JOB: Copy every record below exactly as it appears.

**** PROVIDED RECORDS ****

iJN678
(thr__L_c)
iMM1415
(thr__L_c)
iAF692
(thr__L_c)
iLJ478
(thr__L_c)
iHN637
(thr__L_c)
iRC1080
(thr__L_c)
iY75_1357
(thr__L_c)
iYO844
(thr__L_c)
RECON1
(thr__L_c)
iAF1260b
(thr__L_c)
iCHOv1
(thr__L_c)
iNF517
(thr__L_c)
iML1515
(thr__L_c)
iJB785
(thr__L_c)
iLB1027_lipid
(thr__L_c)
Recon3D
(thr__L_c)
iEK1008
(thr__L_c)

****

SOLUTION TO THIS TASK:
iJN678
(thr__L_c)
iMM1415
(thr__L_c)
iAF692
(thr__L_c)
iLJ478
(thr__L_c)
iHN637
(thr__L_c)
iRC1080
(thr__L_c)
iY75_1357
(thr__L_c)
iYO844
(thr__L_c)
RECON1
(thr__L_c)
iAF1260b
(thr__L_c)
iCHOv1
(thr__L_c)
iNF517
(thr__L_c)
iML1515
(thr__L_c)
iJB785
(thr__L_c)
iLB1027_lipid
(thr__L_c)
Recon3D
(thr__L_c)
iEK1008
(thr__L_c)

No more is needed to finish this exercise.